Research that started before shelter-in-place orders took effect that showed female turtles were more likely to come out of the water to lay eggs, but turn back without laying them. That's because of lights, or people or even furniture on the shore.

For hatchlings, even a bonfire or light from a beach house will confuse a turtle that's supposed to be making its way to the ocean.

With many people staying home and away from the beach, this could be a very good year for leatherbacks, loggerheads and green turtles.

"The nesting season so far has been going great," Hirsch said. "The leatherbacks have been coming in strong. We have just over 100 nests already, almost double where we were at this point last year."

a turtle lying in the dirt: Chris McGrath/Getty Images © Provided by KCBS Radio San Francisco Chris McGrath/Getty Images

The loggerheads just started nesting, and Hirsch told KCBS Radio their numbers are also very high right now.

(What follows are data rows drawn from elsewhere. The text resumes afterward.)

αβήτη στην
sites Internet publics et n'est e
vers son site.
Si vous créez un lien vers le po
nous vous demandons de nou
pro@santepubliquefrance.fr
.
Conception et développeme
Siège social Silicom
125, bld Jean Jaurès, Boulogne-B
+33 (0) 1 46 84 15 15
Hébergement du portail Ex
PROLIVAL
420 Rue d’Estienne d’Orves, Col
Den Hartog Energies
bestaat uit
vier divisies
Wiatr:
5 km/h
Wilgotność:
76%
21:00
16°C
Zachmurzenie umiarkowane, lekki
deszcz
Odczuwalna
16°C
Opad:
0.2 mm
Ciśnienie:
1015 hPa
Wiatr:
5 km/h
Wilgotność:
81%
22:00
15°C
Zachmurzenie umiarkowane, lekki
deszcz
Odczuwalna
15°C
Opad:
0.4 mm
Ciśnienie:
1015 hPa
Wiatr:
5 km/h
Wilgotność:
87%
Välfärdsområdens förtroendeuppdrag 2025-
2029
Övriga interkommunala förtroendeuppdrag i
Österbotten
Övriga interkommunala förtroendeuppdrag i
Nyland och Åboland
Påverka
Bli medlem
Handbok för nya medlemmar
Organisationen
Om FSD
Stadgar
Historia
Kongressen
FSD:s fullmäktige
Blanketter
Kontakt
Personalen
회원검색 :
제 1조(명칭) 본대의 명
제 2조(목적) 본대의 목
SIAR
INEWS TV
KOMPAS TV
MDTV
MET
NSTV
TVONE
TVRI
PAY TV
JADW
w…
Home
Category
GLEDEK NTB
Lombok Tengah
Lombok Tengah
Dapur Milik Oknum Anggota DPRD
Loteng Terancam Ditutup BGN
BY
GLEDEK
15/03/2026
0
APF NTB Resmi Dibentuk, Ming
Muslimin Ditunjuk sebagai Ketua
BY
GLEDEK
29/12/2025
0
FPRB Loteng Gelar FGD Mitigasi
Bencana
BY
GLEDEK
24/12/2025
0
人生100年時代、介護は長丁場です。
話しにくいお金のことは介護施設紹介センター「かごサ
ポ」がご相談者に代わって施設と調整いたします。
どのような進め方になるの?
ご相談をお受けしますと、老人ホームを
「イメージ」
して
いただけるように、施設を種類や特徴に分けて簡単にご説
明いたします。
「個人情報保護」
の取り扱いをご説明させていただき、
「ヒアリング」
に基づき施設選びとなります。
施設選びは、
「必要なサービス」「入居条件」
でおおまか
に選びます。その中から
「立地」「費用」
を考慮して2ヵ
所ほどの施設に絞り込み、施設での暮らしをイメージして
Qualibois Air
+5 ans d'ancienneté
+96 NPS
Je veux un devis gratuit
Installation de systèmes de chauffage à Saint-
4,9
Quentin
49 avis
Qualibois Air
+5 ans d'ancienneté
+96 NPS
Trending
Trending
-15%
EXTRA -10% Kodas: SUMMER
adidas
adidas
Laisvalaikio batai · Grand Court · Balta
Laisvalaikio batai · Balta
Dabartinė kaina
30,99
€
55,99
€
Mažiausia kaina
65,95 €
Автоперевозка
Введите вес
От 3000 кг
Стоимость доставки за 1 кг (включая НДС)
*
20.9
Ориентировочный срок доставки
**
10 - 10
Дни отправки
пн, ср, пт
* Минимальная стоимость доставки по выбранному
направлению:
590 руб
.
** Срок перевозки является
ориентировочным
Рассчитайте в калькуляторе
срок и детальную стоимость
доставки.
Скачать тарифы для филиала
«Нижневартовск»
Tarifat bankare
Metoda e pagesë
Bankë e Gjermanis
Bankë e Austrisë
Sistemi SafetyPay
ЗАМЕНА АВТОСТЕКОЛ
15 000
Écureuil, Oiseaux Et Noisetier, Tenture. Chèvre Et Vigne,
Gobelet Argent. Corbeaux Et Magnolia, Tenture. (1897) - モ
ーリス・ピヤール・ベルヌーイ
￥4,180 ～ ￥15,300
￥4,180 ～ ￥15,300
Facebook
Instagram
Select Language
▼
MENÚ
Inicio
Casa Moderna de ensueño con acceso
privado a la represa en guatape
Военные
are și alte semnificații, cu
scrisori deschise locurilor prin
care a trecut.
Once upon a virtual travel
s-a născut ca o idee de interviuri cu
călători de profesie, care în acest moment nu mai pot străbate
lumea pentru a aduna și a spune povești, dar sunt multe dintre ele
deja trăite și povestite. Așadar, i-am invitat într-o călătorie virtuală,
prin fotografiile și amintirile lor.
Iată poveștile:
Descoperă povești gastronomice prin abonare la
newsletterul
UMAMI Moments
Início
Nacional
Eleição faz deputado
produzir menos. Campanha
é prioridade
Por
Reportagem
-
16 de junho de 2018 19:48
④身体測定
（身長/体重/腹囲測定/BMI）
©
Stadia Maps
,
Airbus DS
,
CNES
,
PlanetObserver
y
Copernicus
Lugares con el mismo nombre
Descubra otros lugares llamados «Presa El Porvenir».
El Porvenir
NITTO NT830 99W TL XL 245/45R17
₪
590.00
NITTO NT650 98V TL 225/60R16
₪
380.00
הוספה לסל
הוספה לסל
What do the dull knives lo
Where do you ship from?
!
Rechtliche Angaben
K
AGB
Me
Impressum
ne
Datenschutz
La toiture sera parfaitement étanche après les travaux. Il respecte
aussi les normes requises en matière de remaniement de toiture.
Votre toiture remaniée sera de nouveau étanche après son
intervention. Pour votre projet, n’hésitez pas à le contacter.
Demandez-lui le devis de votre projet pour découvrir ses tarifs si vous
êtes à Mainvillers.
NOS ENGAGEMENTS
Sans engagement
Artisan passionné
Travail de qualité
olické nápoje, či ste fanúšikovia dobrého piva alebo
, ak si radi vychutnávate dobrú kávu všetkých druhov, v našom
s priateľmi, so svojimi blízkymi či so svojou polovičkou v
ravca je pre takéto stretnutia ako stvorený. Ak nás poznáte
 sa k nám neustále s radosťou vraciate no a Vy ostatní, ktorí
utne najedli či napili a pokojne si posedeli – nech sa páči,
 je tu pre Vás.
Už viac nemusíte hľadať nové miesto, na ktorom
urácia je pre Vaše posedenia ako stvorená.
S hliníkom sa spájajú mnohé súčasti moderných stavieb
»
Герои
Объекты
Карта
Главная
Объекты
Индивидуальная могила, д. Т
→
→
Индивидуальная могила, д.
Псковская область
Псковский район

Hirsch figured the green turtle nesting will be strong, too, when that gets underway next month.

It's encouraging, given the danger hatchlings face when they dig their way out of the nests to begin the perilous crawl to the sea.

"We're hopeful there will be some positive out of this," Hirsch said.

Hirsch is hopeful if and when people see how the lack of human activity on the beach increased the turtle population, maybe the lesson will carry over into the non-pandemic future.